If you'd like to try out TinkerPop over NativeStore, you can simply use maven to include it in your project on Linux
  <properties>
    <nexus.url>http://vcqa-1.pok.ibm.com:8081/nexus</nexus.url>
    <nexus.snapshots>${nexus.url}/content/repositories/snapshots/</nexus.snapshots>
    <nexus.internal>${nexus.url}/content/repositories/releases/</nexus.internal>
    <nexus.forwala>${nexus.url}/content/repositories/thirdparty/</nexus.forwala>
  </properties>
  <repositories>
        <repository>
          <id>nexus_internal2</id>
          <url>${nexus.internal}</url>
          <releases><enabled>true</enabled></releases>
          <snapshots><enabled>false</enabled></snapshots>
        </repository>
        <repository>
          <id>nexus_forwala</id>
          <url>${nexus.forwala}</url>
          <releases><enabled>true</enabled></releases>
          <snapshots><enabled>false</enabled></snapshots>
        </repository>
        <repository>
          <id>nexus_snapshots2</id>
          <url>${nexus.snapshots}</url>
          <releases><enabled>false</enabled></releases>
          <snapshots><enabled>true</enabled></snapshots>
        </repository>
  </repositories>
  <dependencies>
  ...
    <dependency>
        <groupId>com.ibm.research.systemg</groupId>
        <artifactId>NativeBlueprints</artifactId>
        <version>2.4.0-SNAPSHOT</version>
    </dependency>
     ...
  </dependencies>
      
or you might find it easier to simply pull down some of our sample code from git and modify it to suit your needs :

      git clone git://git01.pok.ibm.com/SGAPISamples       
      
See git01.pok.ibm.com for more information about our git repository.


Gremlin over Native Store

marko$ ./bin/gremlin.sh \,,,/ (o o) -----oOOo-(_)-oOOo----- gremlin>

Since Tinkerpop is supported, Gremling is running.
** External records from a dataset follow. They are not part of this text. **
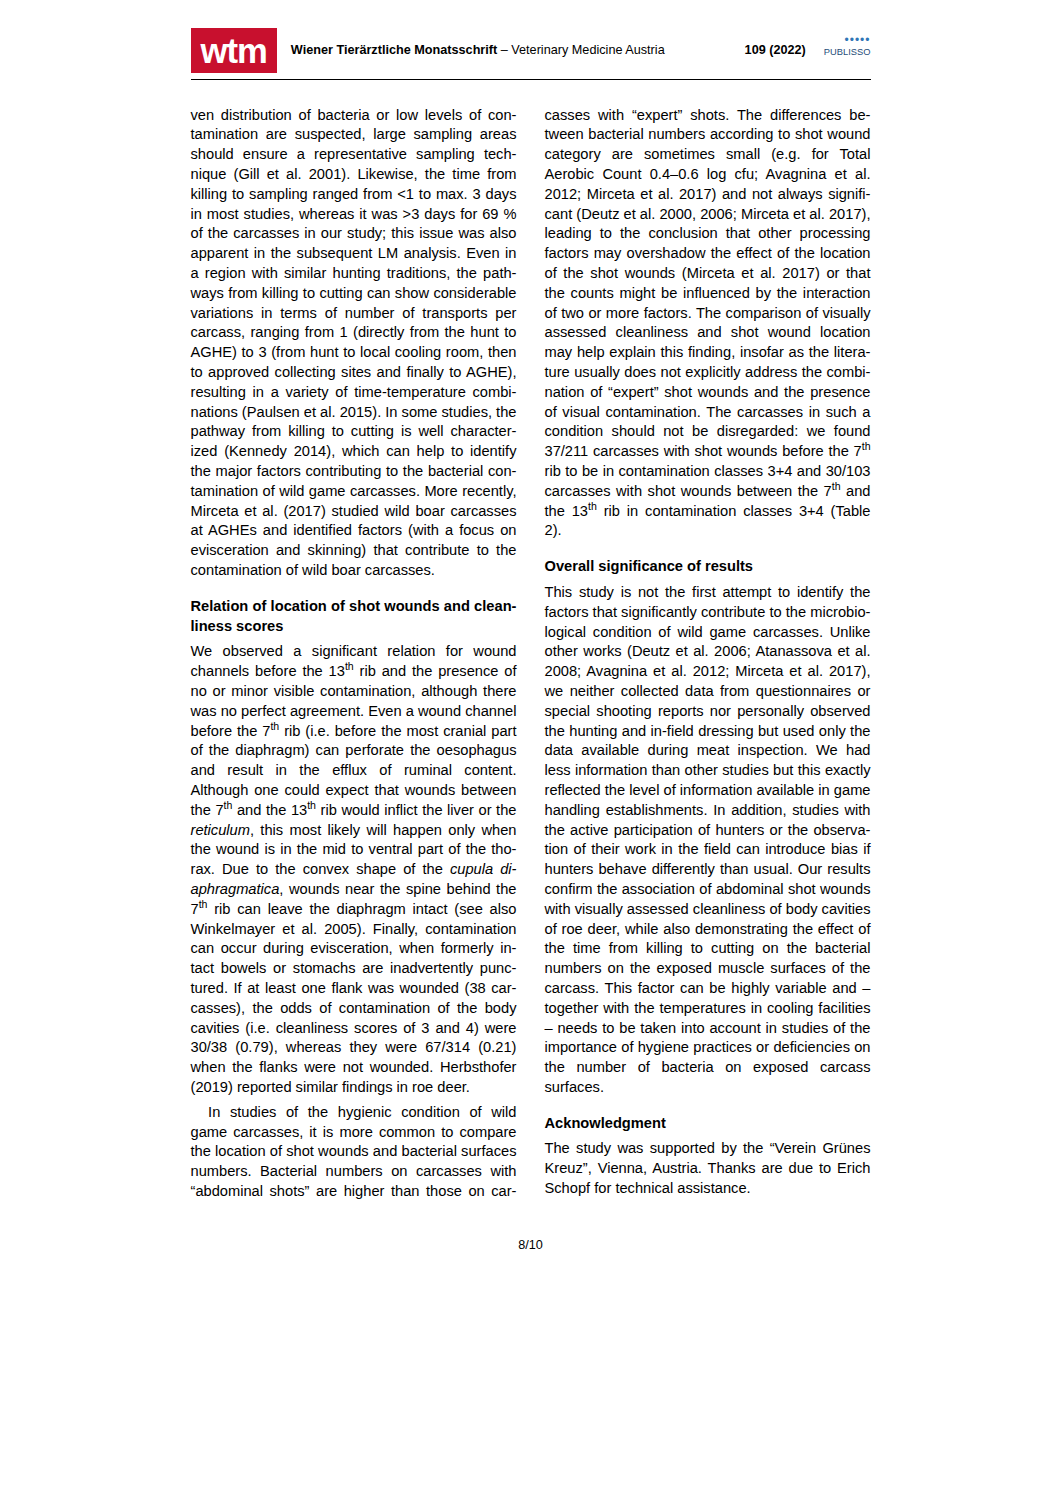wtm
Wiener Tierärztliche Monatsschrift – Veterinary Medicine Austria
109 (2022)
•••••
PUBLISSO
ven distribution of bacteria or low levels of contamination are suspected, large sampling areas should ensure a representative sampling technique (Gill et al. 2001). Likewise, the time from killing to sampling ranged from <1 to max. 3 days in most studies, whereas it was >3 days for 69 % of the carcasses in our study; this issue was also apparent in the subsequent LM analysis. Even in a region with similar hunting traditions, the pathways from killing to cutting can show considerable variations in terms of number of transports per carcass, ranging from 1 (directly from the hunt to AGHE) to 3 (from hunt to local cooling room, then to approved collecting sites and finally to AGHE), resulting in a variety of time-temperature combinations (Paulsen et al. 2015). In some studies, the pathway from killing to cutting is well characterized (Kennedy 2014), which can help to identify the major factors contributing to the bacterial contamination of wild game carcasses. More recently, Mirceta et al. (2017) studied wild boar carcasses at AGHEs and identified factors (with a focus on evisceration and skinning) that contribute to the contamination of wild boar carcasses.
Relation of location of shot wounds and cleanliness scores
We observed a significant relation for wound channels before the 13th rib and the presence of no or minor visible contamination, although there was no perfect agreement. Even a wound channel before the 7th rib (i.e. before the most cranial part of the diaphragm) can perforate the oesophagus and result in the efflux of ruminal content. Although one could expect that wounds between the 7th and the 13th rib would inflict the liver or the reticulum, this most likely will happen only when the wound is in the mid to ventral part of the thorax. Due to the convex shape of the cupula diaphragmatica, wounds near the spine behind the 7th rib can leave the diaphragm intact (see also Winkelmayer et al. 2005). Finally, contamination can occur during evisceration, when formerly intact bowels or stomachs are inadvertently punctured. If at least one flank was wounded (38 carcasses), the odds of contamination of the body cavities (i.e. cleanliness scores of 3 and 4) were 30/38 (0.79), whereas they were 67/314 (0.21) when the flanks were not wounded. Herbsthofer (2019) reported similar findings in roe deer.
In studies of the hygienic condition of wild game carcasses, it is more common to compare the location of shot wounds and bacterial surfaces numbers. Bacterial numbers on carcasses with “abdominal shots” are higher than those on carcasses with “expert” shots. The differences between bacterial numbers according to shot wound category are sometimes small (e.g. for Total Aerobic Count 0.4–0.6 log cfu; Avagnina et al. 2012; Mirceta et al. 2017) and not always significant (Deutz et al. 2000, 2006; Mirceta et al. 2017), leading to the conclusion that other processing factors may overshadow the effect of the location of the shot wounds (Mirceta et al. 2017) or that the counts might be influenced by the interaction of two or more factors. The comparison of visually assessed cleanliness and shot wound location may help explain this finding, insofar as the literature usually does not explicitly address the combination of “expert” shot wounds and the presence of visual contamination. The carcasses in such a condition should not be disregarded: we found 37/211 carcasses with shot wounds before the 7th rib to be in contamination classes 3+4 and 30/103 carcasses with shot wounds between the 7th and the 13th rib in contamination classes 3+4 (Table 2).
Overall significance of results
This study is not the first attempt to identify the factors that significantly contribute to the microbiological condition of wild game carcasses. Unlike other works (Deutz et al. 2006; Atanassova et al. 2008; Avagnina et al. 2012; Mirceta et al. 2017), we neither collected data from questionnaires or special shooting reports nor personally observed the hunting and in-field dressing but used only the data available during meat inspection. We had less information than other studies but this exactly reflected the level of information available in game handling establishments. In addition, studies with the active participation of hunters or the observation of their work in the field can introduce bias if hunters behave differently than usual. Our results confirm the association of abdominal shot wounds with visually assessed cleanliness of body cavities of roe deer, while also demonstrating the effect of the time from killing to cutting on the bacterial numbers on the exposed muscle surfaces of the carcass. This factor can be highly variable and – together with the temperatures in cooling facilities – needs to be taken into account in studies of the importance of hygiene practices or deficiencies on the number of bacteria on exposed carcass surfaces.
Acknowledgment
The study was supported by the “Verein Grünes Kreuz”, Vienna, Austria. Thanks are due to Erich Schopf for technical assistance.
8/10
Gremlin is a domain specific language for traversing graphs. By using Gremlin, it is possible make use of a REPL (command line/console) to interactively traverse a graph. Gremlin was designed to work with a type of graph called a property graph. By using Gremlin, it is possible make use of a REPL (command line/console) to interactively traverse a graph. Since Native Store provides Tinkerpop/Blueprints interface via JNI, Gremlin is running on Native Store. In the follow webpage, we provides instructions on installing Native Store Gremlin and using the Gremlin Console. Getting Started with Gremlin (/db/doc/gremlin.html)


SPARQL over Native Store

JENA

A JENA based SPARQL query engine is installed on top of the System G Native Store. The queries are translated into graph APIs in TinkerPop, and then translated into the Native Store APIs. Thus, Native Store opens an opportunity to leverage several Open Source graph solutions for some rapid application developement. System G provides SPARQL support. The initial implementation of this was based on TinkerPop's SailGraph and GraphSail classes. Current work is based on Apache Jena and is focusing on improving the performance of that implementation.